Text to read =>
1. You've never met any celebrities.  
 
2. "Vacation" means going to Cedar Point.  
 
3. At least 1 member of your family disowns you the week of the Michigan/Michigan State game.  
 
4. Half the change in your pocket is Canadian... eh!  
 
5. You drive 86 mph on the highway and pass on the right.  
 
6. Your idea of a traffic jam is 40 cars waiting to pass an orange  
barrel.  
 
7. You know how to play (and pronounce) Euchre.  
 
8. It's easy to get VERNORS ginger ale and Sanders hot fudge sauce, and Faygo pop.  
 
9. You know how to pronounce "Mackinac".  
 
10. You've had to switch on the "heat" and the "A/C" in the same day.  
 
11. You bake with SODA and drink a POP.  
 
12. The movie "Escanaba in Da Moonlight" wasn't funny. You consider it a documentary.  
 
13. Your little league game was snowed out.  
 
14. The word "thumb" has geographical, rather than anatomical significance.  
 
15. You show people where you grew up by pointing to a spot on your right hand.

Record excerpts =>
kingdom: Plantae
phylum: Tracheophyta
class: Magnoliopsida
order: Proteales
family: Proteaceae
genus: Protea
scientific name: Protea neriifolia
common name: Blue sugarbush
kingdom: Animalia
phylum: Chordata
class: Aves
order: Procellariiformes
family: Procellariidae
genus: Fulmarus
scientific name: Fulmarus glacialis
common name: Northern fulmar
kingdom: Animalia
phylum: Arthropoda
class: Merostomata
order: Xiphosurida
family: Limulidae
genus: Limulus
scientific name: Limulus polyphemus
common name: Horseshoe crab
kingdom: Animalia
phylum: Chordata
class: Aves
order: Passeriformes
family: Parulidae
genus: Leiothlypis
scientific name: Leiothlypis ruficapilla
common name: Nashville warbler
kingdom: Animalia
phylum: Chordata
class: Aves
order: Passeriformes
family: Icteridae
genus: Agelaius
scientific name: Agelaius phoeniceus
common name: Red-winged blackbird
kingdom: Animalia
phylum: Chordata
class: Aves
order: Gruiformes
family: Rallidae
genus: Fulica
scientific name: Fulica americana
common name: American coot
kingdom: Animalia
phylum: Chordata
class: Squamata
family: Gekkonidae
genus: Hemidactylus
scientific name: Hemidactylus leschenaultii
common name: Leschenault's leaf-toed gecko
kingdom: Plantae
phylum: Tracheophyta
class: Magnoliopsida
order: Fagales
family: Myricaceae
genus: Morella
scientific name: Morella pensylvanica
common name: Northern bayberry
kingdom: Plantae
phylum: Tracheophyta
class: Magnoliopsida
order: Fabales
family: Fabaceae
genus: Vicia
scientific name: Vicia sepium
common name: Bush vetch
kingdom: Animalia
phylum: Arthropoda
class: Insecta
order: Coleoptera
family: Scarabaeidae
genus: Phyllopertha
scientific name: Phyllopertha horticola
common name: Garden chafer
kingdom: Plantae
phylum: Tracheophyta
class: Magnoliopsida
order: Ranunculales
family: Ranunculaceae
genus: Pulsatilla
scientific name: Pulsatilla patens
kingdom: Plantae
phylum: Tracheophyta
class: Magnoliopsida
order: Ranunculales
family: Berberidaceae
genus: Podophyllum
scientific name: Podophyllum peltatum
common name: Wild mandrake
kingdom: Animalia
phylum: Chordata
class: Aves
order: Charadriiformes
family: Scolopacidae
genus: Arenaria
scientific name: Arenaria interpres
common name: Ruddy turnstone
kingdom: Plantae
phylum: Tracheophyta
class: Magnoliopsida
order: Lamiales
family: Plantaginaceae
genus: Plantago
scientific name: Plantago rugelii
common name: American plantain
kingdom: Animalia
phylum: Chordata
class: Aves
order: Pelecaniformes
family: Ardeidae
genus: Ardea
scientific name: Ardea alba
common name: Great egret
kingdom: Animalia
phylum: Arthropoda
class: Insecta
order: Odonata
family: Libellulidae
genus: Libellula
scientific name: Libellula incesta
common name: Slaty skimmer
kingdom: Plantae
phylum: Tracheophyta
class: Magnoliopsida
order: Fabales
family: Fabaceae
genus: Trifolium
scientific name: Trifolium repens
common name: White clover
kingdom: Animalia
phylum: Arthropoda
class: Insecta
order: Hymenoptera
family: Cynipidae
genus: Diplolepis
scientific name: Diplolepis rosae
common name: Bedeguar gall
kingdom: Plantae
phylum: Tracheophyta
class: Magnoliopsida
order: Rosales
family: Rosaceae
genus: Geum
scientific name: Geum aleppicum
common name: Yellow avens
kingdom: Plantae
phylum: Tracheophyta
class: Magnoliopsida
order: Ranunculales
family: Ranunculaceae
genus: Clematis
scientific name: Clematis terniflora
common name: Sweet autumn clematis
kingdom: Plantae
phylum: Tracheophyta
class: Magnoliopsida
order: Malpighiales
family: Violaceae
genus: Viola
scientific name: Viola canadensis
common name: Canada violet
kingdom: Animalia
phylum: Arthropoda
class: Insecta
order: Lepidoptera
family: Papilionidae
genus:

Requests =>
1. Quote the Michigan list from "1. You've never" up to and including "(and pronounce) Euchre.".
2. Which words or phrases does the Michigan list set inside quotation marks? Give every one.
None of the entries are needed for this work.

Task responses =>
1.
1. You've never met any celebrities.  
 
2. "Vacation" means going to Cedar Point.  
 
3. At least 1 member of your family disowns you the week of the Michigan/Michigan State game.  
 
4. Half the change in your pocket is Canadian... eh!  
 
5. You drive 86 mph on the highway and pass on the right.  
 
6. Your idea of a traffic jam is 40 cars waiting to pass an orange  
barrel.  
 
7. You know how to play (and pronounce) Euchre.

2. Vacation, Mackinac, heat, A/C, Escanaba in Da Moonlight, thumb